Você já foi vítima de preconceito?
No Brasil, todo negro vai ser vítima de racismo, preconceito, discriminação, esteja
 no patamar que estiver. Mas nosso preconceito é dissimulado e hipócrita. Já fui
 a shopping na Zona Sul e ouvi: “Esse pessoal pensa que isso aqui é quintal da 
Zona Norte.” Mas paro qualquer um com o olhar. Não me intimido. Há pouco,
 num shopping no Centro, meu filho disse: “Esse segurança fica atrás da gente
 o tempo todo.” Na época apareci muito por causa da internação compulsória,
 e falei em voz alta: “Ele me reconheceu, sabe que eu sou juíza e está prestando
 segurança.” Ele sumiu.

Você foi muito criticada na época do acidente que matou cinco jovens na Lagoa,
 ao dizer que os pais são negligentes, não vigiam seus filhos...

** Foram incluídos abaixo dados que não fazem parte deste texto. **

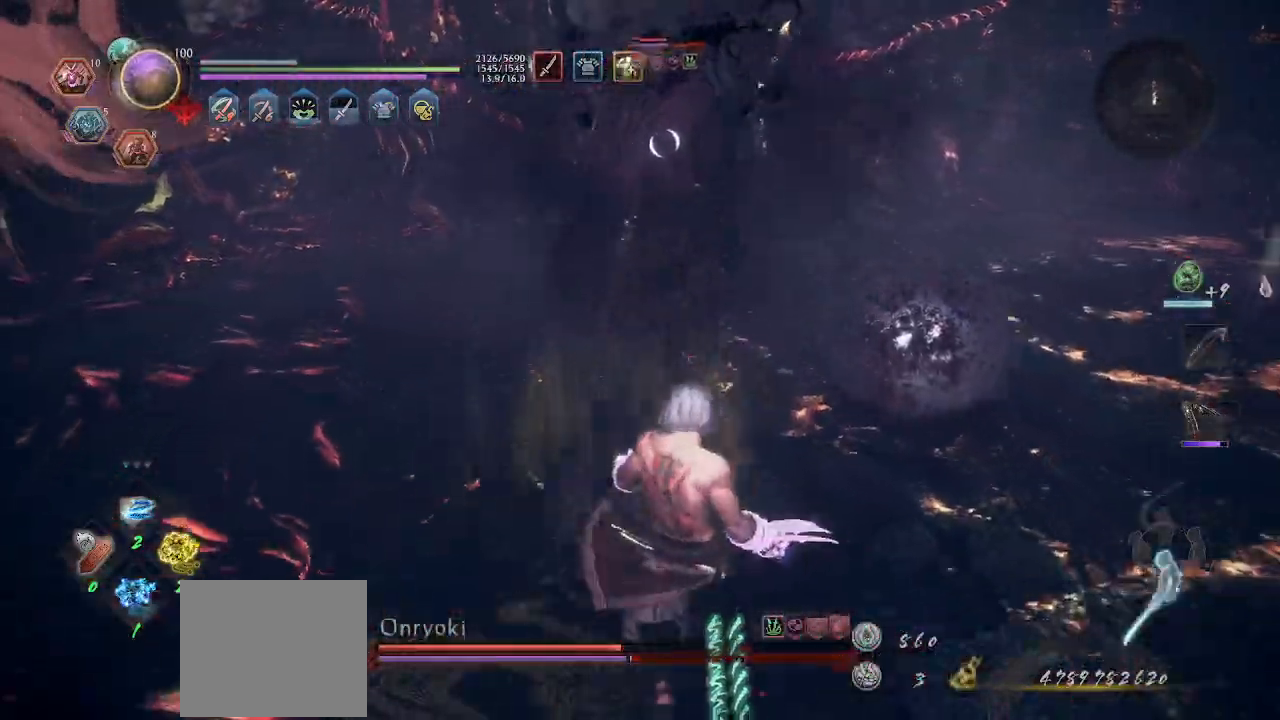
{"buttons": ["CROSS"], "left_stick": "down-right", "events": []}
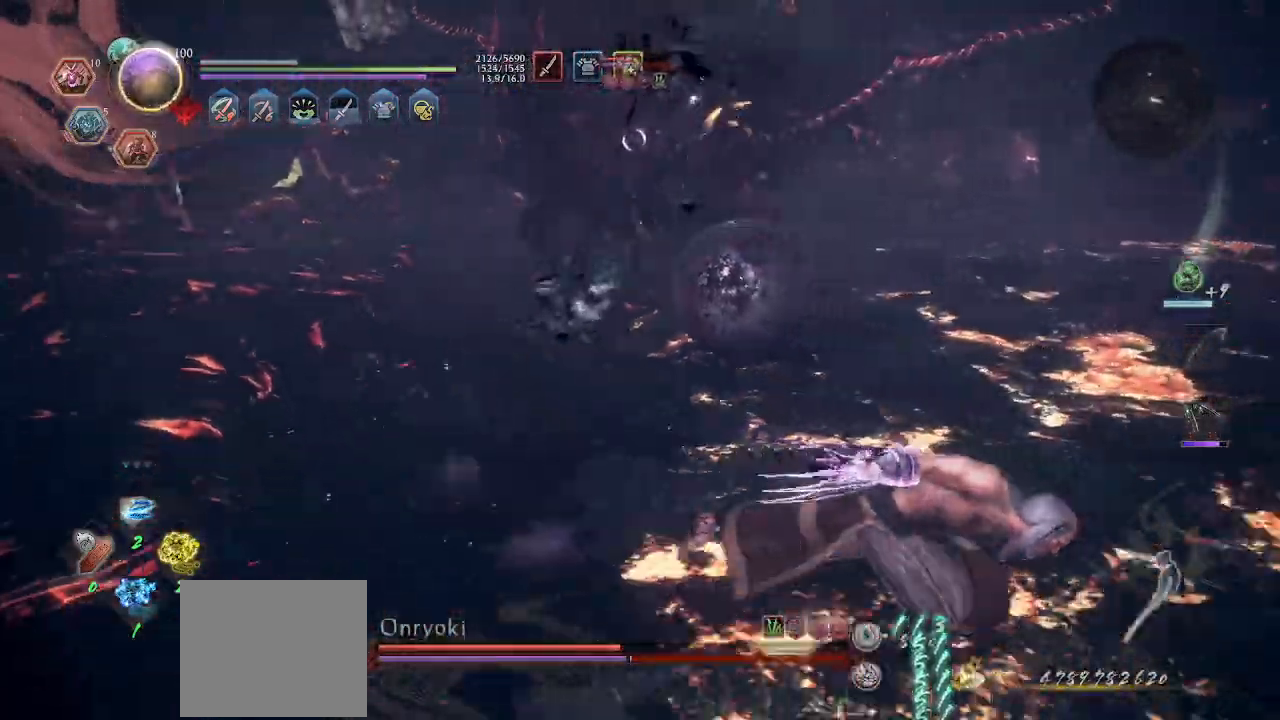
{"buttons": ["CROSS"], "left_stick": "right", "events": [[33, "left_stick", "right"]]}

Fui mal interpretada. Não foi uma crítica àqueles que tinham perdido seus filhos,
 e, sim, ao que acontece na família moderna, que não impõe mais limites aos filhos.
 Dá mais trabalho, mas não se pode deixar entregue à babá e só seguir regras de psicólogo.
 Os pais não podem ir dormir sem saber onde estão e na companhia de quem estão seus
 filhos. Mas você acha que se eu tivesse medo de críticas teria sobrevivido?